A woman actually can mix her own Bendectin with over-the-counter products. Doxylamine succinate is found in Unisom Night-time Sleep-Aid and in formulation with other ingredients in NyQuil Nighttime Colds Medicine and Vicks Formula 44 Cough Mixture, and vitamin B6 is readily available in tablet form.
“Bendectin,” said Sjoerdsma, “is safe.”
***
POSTSCRIPT: BENDECTIN REVIVED AS DICLEGIS
“Starting With Serotonin” was published in June 2008. On April 8, 2013, the FDA approved Duchesnay’s formulation of Bendectin’s two ingredients, doxylamine succinate and pyridoxine hydrochloride—in delayed-release tablets, 10 mg/10 mg, and to be sold in the U.S. under the brand name, Diclegis®—to treat NVP in women who have not improved with a change in diet or the use of other non-medicine treatments. These are women who have symptoms that are clinically significant, resulting in a diminished quality of life.

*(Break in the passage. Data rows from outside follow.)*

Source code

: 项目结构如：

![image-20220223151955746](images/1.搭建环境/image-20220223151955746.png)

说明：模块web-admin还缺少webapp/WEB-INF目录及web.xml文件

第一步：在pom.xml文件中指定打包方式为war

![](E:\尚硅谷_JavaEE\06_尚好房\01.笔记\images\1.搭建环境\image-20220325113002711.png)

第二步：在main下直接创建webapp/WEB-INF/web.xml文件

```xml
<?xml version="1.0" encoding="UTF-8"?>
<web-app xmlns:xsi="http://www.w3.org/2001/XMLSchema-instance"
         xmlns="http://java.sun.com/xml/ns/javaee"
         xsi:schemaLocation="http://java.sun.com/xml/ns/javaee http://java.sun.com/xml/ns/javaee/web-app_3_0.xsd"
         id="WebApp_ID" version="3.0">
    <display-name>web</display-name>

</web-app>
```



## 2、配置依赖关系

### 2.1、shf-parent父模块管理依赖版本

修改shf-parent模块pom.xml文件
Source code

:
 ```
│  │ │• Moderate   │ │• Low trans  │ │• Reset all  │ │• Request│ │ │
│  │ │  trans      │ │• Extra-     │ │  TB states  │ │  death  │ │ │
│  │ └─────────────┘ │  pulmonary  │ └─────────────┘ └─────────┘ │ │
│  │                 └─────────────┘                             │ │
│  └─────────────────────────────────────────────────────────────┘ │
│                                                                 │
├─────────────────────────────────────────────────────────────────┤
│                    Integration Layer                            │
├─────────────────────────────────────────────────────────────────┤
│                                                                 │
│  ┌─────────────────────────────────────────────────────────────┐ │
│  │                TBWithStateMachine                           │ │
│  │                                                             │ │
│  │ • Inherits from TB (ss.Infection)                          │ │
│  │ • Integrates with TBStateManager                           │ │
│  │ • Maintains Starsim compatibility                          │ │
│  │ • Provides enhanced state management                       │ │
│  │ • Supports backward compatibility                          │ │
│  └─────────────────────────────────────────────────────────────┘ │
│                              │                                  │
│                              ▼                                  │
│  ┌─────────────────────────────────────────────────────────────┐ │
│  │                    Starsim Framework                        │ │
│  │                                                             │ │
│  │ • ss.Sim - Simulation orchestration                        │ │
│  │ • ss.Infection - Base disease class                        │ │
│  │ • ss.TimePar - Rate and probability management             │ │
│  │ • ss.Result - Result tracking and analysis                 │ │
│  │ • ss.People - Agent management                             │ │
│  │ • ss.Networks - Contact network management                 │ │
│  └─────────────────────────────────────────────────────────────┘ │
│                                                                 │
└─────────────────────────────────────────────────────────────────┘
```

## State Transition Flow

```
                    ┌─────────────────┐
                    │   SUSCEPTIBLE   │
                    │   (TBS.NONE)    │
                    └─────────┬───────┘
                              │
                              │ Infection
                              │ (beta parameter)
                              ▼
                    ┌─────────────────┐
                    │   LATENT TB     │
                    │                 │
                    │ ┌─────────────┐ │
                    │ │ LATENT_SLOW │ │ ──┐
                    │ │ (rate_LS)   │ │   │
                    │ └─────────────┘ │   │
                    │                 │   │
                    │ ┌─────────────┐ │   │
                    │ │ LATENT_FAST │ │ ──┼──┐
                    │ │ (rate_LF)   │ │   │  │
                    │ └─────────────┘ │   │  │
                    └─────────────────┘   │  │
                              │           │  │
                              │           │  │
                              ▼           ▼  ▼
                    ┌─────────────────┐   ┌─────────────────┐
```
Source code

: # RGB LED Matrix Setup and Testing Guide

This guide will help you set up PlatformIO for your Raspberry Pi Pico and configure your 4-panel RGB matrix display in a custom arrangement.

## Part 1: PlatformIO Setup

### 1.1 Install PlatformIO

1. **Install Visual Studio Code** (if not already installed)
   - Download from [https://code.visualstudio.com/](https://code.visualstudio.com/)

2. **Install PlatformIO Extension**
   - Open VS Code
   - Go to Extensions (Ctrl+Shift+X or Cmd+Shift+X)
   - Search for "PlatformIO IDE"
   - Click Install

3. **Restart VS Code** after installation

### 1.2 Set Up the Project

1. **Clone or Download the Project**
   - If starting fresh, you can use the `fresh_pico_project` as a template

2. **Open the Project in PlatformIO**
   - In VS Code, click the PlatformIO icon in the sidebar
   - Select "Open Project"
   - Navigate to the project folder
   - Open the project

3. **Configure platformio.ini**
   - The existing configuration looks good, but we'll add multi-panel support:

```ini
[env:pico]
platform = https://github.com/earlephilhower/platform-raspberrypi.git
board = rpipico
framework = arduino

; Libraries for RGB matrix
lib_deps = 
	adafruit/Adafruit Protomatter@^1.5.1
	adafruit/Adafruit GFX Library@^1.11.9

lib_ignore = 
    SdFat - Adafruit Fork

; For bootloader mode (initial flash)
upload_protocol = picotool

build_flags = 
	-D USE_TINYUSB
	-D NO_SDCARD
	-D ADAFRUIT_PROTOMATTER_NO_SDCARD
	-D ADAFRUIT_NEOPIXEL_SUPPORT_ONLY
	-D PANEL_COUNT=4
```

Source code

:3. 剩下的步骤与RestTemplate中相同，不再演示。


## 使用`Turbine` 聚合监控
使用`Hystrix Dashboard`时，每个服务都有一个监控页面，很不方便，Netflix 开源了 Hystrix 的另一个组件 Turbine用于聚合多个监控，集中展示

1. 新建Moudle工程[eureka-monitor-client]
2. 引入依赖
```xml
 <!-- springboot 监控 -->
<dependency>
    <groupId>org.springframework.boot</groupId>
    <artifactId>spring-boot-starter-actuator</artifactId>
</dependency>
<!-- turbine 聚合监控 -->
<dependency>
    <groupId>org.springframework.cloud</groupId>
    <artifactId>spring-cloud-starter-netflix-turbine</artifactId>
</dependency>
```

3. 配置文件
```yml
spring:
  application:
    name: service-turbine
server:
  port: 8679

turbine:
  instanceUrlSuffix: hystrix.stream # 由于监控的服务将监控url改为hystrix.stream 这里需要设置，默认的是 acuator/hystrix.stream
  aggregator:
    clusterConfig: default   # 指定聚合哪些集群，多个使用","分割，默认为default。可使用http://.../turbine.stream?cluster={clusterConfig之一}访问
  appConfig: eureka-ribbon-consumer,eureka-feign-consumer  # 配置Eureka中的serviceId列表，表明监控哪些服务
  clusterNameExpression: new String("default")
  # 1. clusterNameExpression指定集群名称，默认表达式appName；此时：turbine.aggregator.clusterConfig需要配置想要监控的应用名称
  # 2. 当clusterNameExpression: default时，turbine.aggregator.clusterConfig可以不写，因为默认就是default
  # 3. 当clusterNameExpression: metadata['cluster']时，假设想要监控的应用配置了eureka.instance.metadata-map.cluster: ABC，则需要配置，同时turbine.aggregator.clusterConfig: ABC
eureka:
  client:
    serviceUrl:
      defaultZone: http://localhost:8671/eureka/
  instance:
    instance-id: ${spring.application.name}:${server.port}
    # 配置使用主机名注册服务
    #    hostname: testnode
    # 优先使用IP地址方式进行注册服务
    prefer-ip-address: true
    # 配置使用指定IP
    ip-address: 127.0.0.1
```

(About 1% of pregnant women, including Catherine, the Duchess of Cambridge, experience hyperemesis gravidarum, a condition characterized by persistent vomiting, loss of 5% of body weight, electrolyte imbalance, nutritional deficiencies, and dehydration, all of which pose a risk of harm to their unborn child and themselves. See Part One of this series.)
Writing in The New England Journal of Medicine shortly after the FDA’s approval of Diclegis, three physicians from the FDA’s Office of New Drugs said:
“The Bendectin experience serves as an informative case study of how decisions that are not science-based may affect the marketing and availability of a drug product and lead to adverse public health consequences. . . .
“[The] doxylamine-pyridoxine treatment is already the single most studied pharmacologic therapy for use in pregnancy, [and] the FDA will continue to carefully monitor postmarketing data related to Diclegis use.” [See Slaughter, van der Vlugt, and Joffe, “FDA Approval of Doxylamine-Pyridoxine Therapy for Use in Pregnancy, NEJM 370 (2014): 1081-83, at http://www.nejm.org/doi/pdf/10.1056/NEJMp1316042.]
Diclegis is the only medication that is FDA-approved for NVP.
***
*These statistics were obtained from the Slaughter et al NEJM article cited in the section immediately above. It is often written that hospital admissions for excessive vomiting in pregnancy doubled after Bendectin use declined and ended in the United States, but that birth-defect rates remained constant.
**The case is Daubert v. Merrell Dow Pharmaceuticals, 509 U.S. 579 (1993). All litigators know the Daubert standard.